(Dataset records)

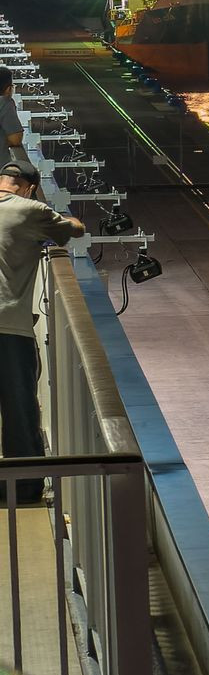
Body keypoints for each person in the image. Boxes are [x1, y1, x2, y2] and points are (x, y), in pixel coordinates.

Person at [0, 163, 88, 496]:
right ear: (30, 187)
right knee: (19, 408)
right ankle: (24, 488)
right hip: (9, 326)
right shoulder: (31, 209)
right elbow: (74, 229)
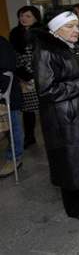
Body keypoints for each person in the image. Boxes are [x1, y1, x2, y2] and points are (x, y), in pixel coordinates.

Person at [33, 11, 79, 221]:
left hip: (78, 114)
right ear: (56, 30)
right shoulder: (45, 51)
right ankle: (75, 208)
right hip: (62, 120)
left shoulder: (69, 48)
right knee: (71, 163)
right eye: (70, 26)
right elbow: (46, 91)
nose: (76, 31)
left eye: (76, 26)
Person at [9, 6, 42, 148]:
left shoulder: (41, 32)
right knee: (28, 109)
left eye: (28, 16)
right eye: (22, 15)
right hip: (23, 76)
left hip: (41, 74)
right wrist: (23, 73)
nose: (24, 19)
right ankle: (29, 137)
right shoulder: (15, 33)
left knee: (45, 107)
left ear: (35, 18)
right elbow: (13, 56)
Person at [0, 36, 24, 178]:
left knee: (13, 126)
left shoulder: (2, 44)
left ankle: (14, 157)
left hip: (6, 92)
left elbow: (8, 68)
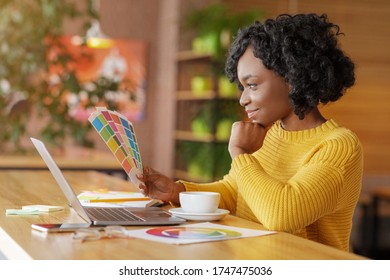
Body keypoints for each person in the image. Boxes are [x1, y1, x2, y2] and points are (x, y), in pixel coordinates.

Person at [138, 13, 363, 252]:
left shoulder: (338, 146)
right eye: (242, 87)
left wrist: (239, 151)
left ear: (293, 78)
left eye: (252, 85)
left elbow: (282, 214)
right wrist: (177, 190)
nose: (243, 99)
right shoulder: (269, 134)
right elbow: (235, 193)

# Aim of the exercise
What is needed is the data above, retyped exactly, with every picture left out.

# Exercise result
Body keypoints for each person in the image. Boxes are [x1, y1, x2, y2] and points are (x, y), in pixel coordinates.

Person at [0, 163, 88, 496]:
right ear: (30, 187)
right knee: (19, 408)
right ankle: (24, 488)
right hip: (9, 326)
right shoulder: (31, 209)
right elbow: (74, 229)
Body keypoints for each person in the image. Boxes are [x1, y1, x2, y2] and points are (x, y), in pixel coordinates.

Person at [33, 11, 79, 221]:
left hip: (78, 114)
right ear: (56, 30)
right shoulder: (45, 51)
right ankle: (75, 208)
right hip: (62, 120)
left shoulder: (69, 48)
right knee: (71, 163)
right eye: (70, 26)
right elbow: (46, 91)
nose: (76, 31)
left eye: (76, 26)
Person at [9, 6, 42, 148]:
left shoulder: (41, 32)
right knee: (28, 109)
left eye: (28, 16)
right eye: (22, 15)
right hip: (23, 76)
left hip: (41, 74)
right wrist: (23, 73)
nose: (24, 19)
right ankle: (29, 137)
right shoulder: (15, 33)
left knee: (45, 107)
left ear: (35, 18)
right elbow: (13, 56)
Person at [0, 36, 24, 178]:
left knee: (13, 126)
left shoulder: (2, 44)
left ankle: (14, 157)
left hip: (6, 92)
left elbow: (8, 68)
Body keypoints for each person in the image. Boxes are [x1, y1, x2, y2] and points are (x, y), in pixel coordinates.

Person at [138, 13, 363, 252]:
left shoulder: (338, 146)
right eye: (242, 87)
left wrist: (239, 151)
left ear: (293, 78)
left eye: (252, 85)
left elbow: (282, 214)
right wrist: (177, 190)
nose: (243, 99)
right shoulder: (269, 134)
right elbow: (235, 193)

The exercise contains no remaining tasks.